Title : Cellular models of Autosomal Recessive Spastic Ataxia of Charlevoix-Saguenay (ARSACS) reveal mitochondrial dysfunction and cytoskeletal reorganisation
Autosomal Recessive Spastic Ataxia of Charlevoix-Saguenay (ARSACS) is a childhood-onset neurological disease, with pyramidal spasticity and cerebellar ataxia. ARSACS results from mutations in the SACS gene that encodes sacsin, a modular protein with conserved domains that indicate a molecular chaperone linked function.
We have used sacsin knockdown SH-SY5Y cells and ARSACS patient human dermal fibroblasts to investigate the cellular consequences of loss of sacsin function. These analyses initially identified mitochondrial dysfunction as a feature of sacsin null cells. Specifically, we have shown that loss of sacsin impairsoxidative phosphorylation and leads to increased levels of oxidative stress. In elucidating mechanism, we found that mitochondrial recruitment of the fission factor dynamin-related protein 1 (Drp1) is decreased in sacsin null cells. This suggests that impaired Drp1-mediated fission contributes to reduced mitochondrial health in cellular models of ARSACS.

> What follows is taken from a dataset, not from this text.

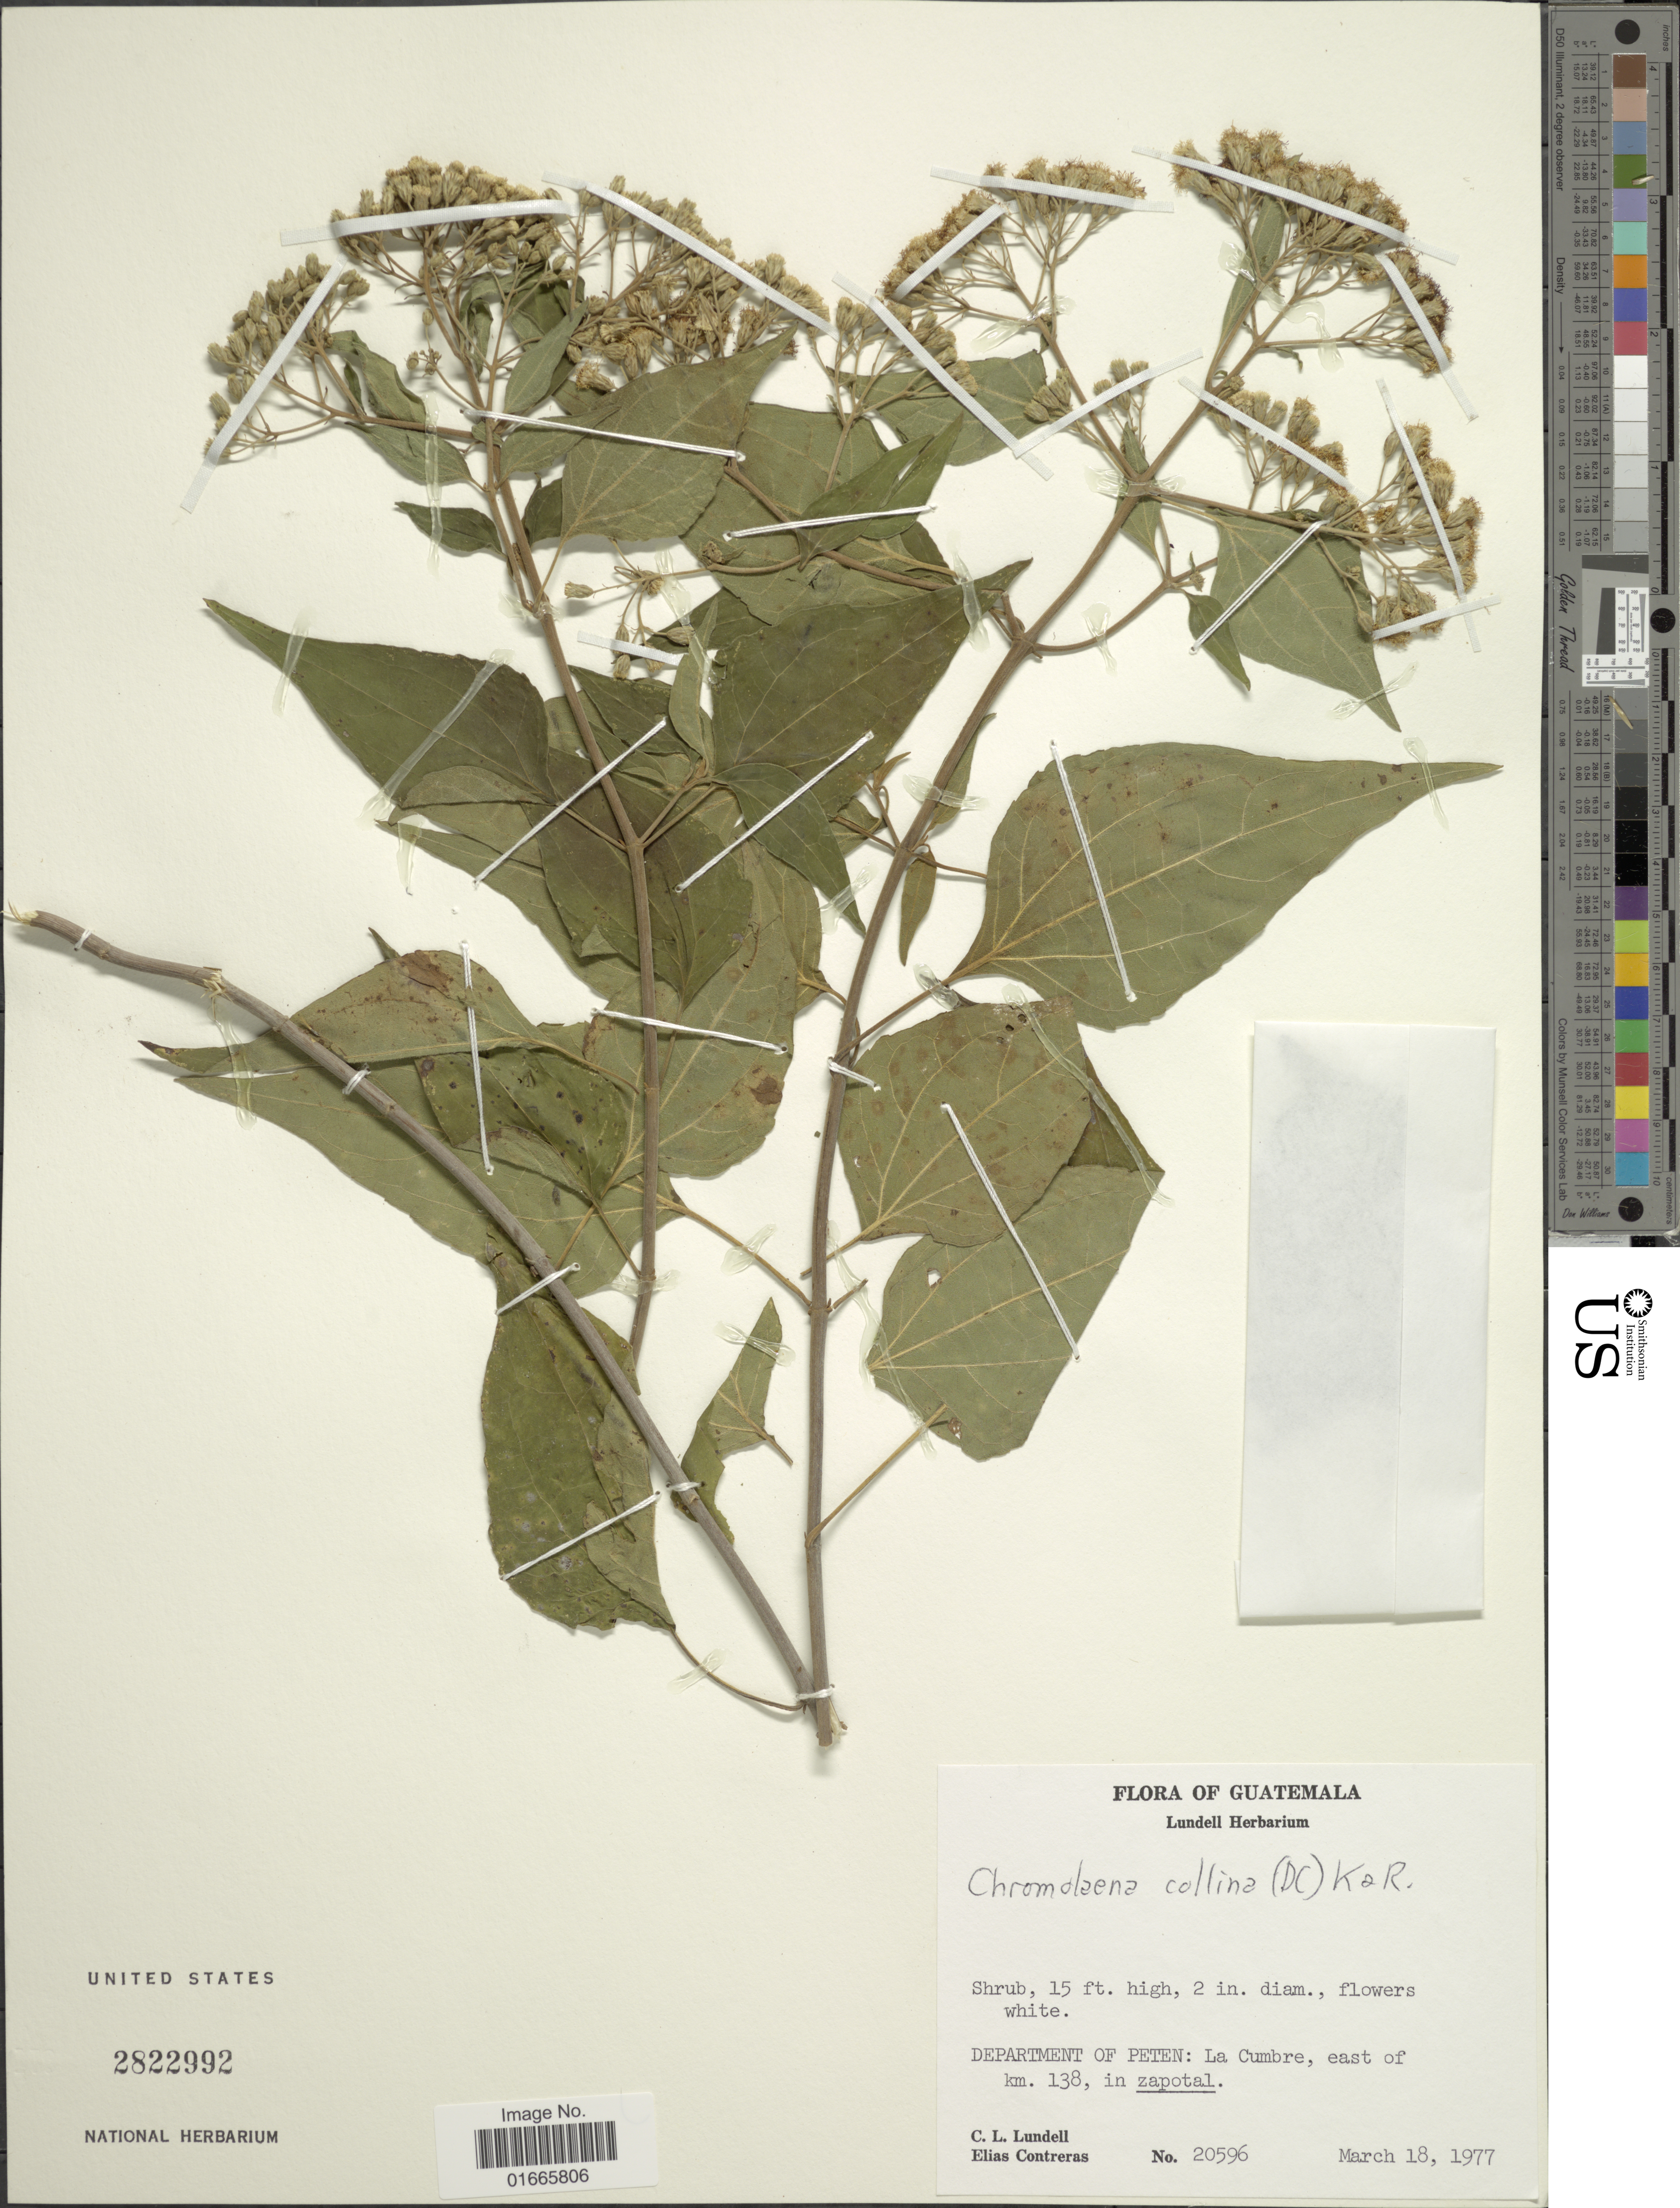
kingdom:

Further investigation of our cellular models identified that loss of sacsin also leads to altered organisation and dynamics of the vimentin intermediate filament (IF) cytoskeleton. This is consistent with the observation that neurons from the sacsin knockout mouse have neurofilament abnormalities (Larivière et al. 2015; Hum Mol Genet. 24:727-39). The vimentin IF is important for maintenance of cellular architecture, and we observed altered organelle distribution in cells without functional sacsin. This included repositioning of lysosomes to a perinuclear localisation, where we also observed accumulation of components of protein quality control systems.
We will discuss how these phenotypes of ARSACS cellular models may be integrated and their relevance to the molecular pathogenesis of this neurodegenerative disease.
Audience take away:
- This talk will raise awareness of the recessive ataxia ARSACS. This disease was initially described in a Canadian population, but patients have now been identified worldwide.
- Knowledge of the ARSACS cellular phenotype will be useful for diagnosing patients with this ataxia. For example, if sequencing of the SACS gene identifies a variant that may or may not be pathogenic, it would be possible to screen patient fibroblasts for the phenotype we describe.
This talk will highlight similarities between molecular pathogenic mechanisms of ARSACS and other neurodegenerative conditions. Being able to cluster neuronal disorders based on common cellular mechanisms is likely to be relevant to the identification of potential strategies for pharmacological intervention. This is particularly relevant for rare conditions like ARSACS.